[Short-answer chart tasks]
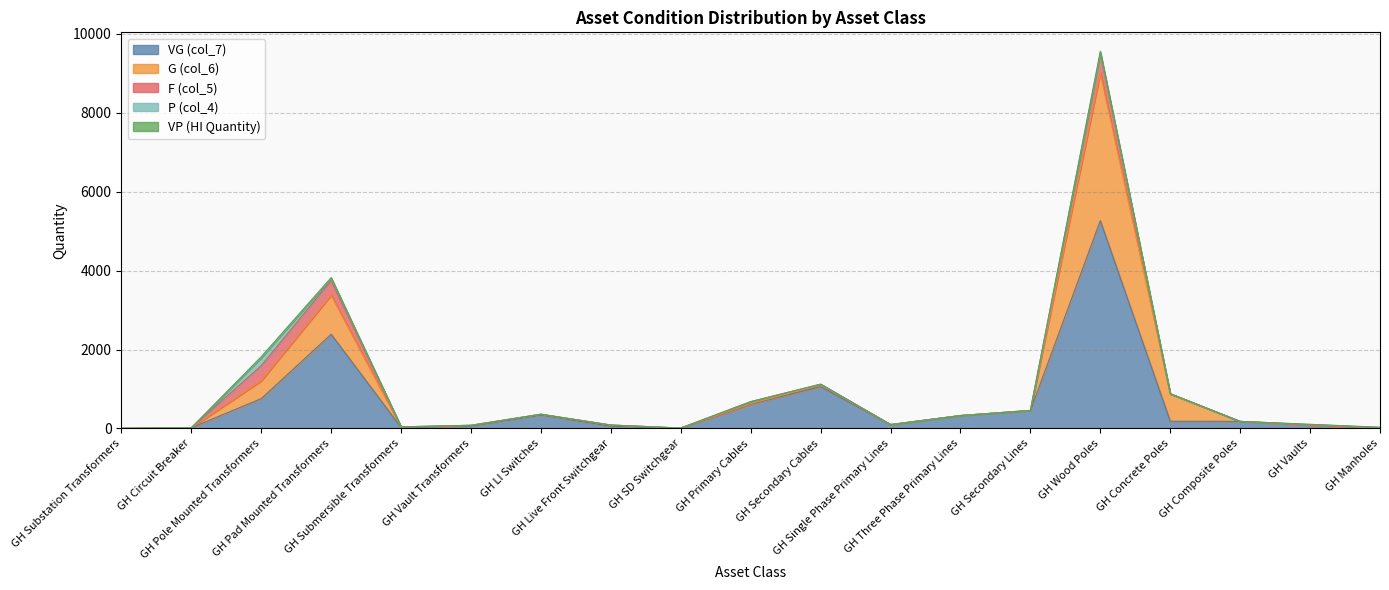

Which series has the largest total across all categories?

VG (col_7)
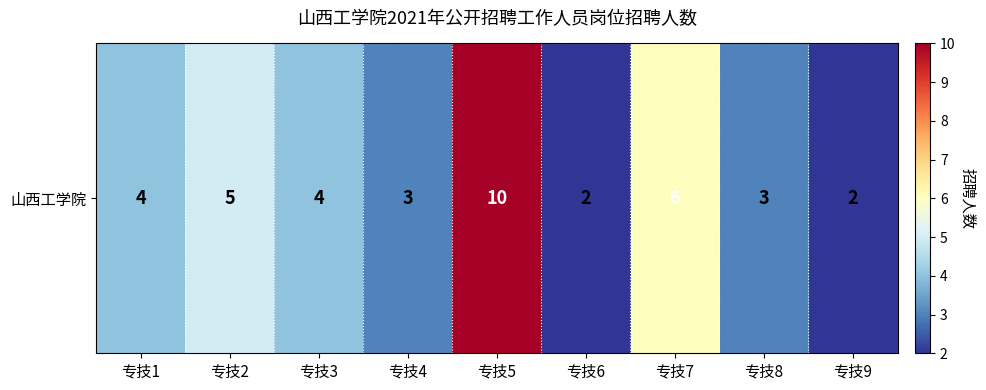

What is the smallest value displayed?

2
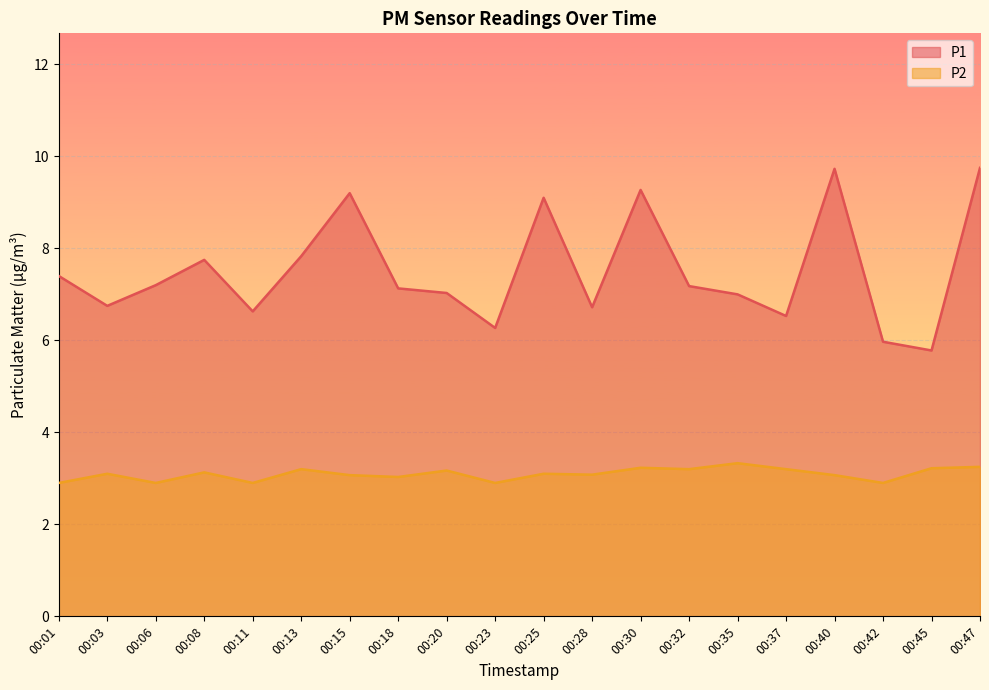

List the series in order of their overall mean, highest first.

P1, P2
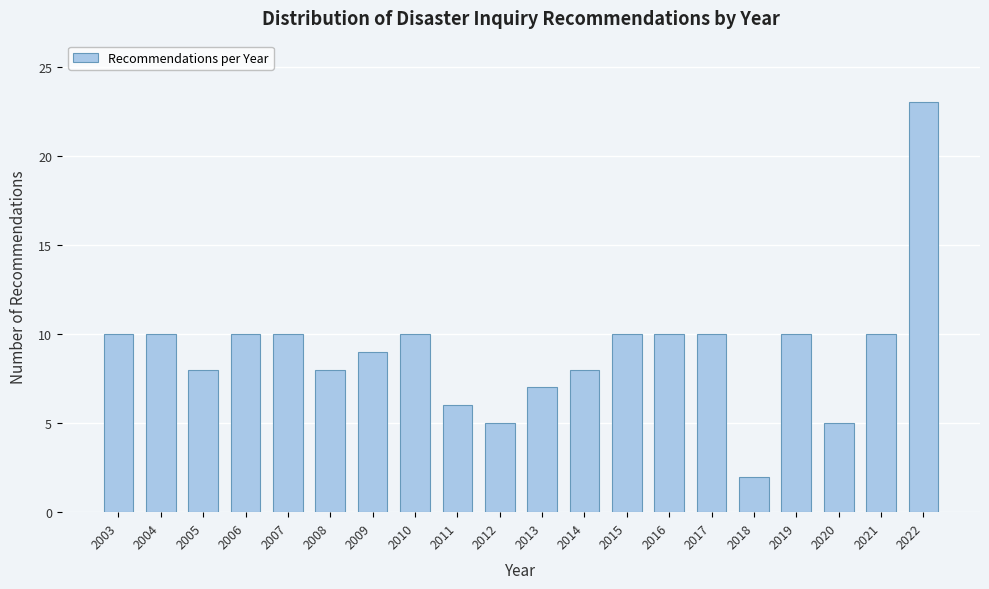

Reading left to right, list all the values displayed in this chart.

10	10	8	10	10	8	9	10	6	5	7	8	10	10	10	2	10	5	10	23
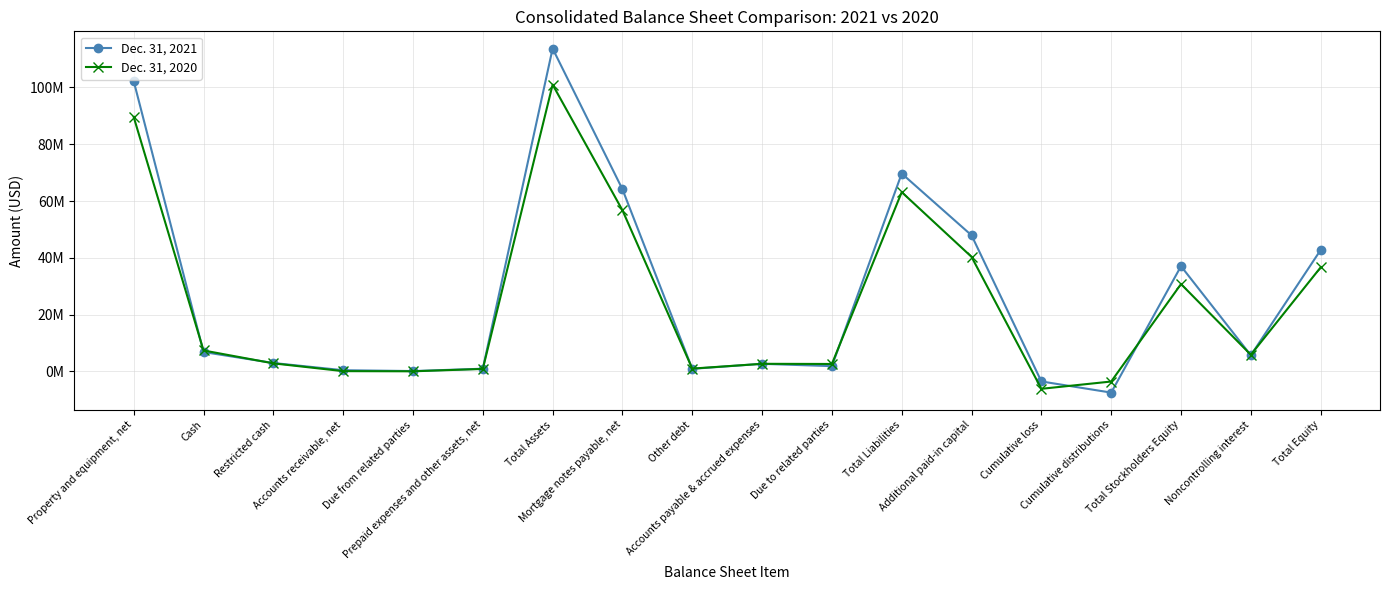

What is the label of the 3rd point from the left?

Restricted cash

__Problem requirements__.
Print all the rows above word for word, leaving out the pictures.

__Answer to this exercise__.
Which series has the largest total across all categories?

VG (col_7)

What is the smallest value displayed?

2

List the series in order of their overall mean, highest first.

P1, P2

Reading left to right, list all the values displayed in this chart.

10	10	8	10	10	8	9	10	6	5	7	8	10	10	10	2	10	5	10	23

What is the label of the 3rd point from the left?

Restricted cash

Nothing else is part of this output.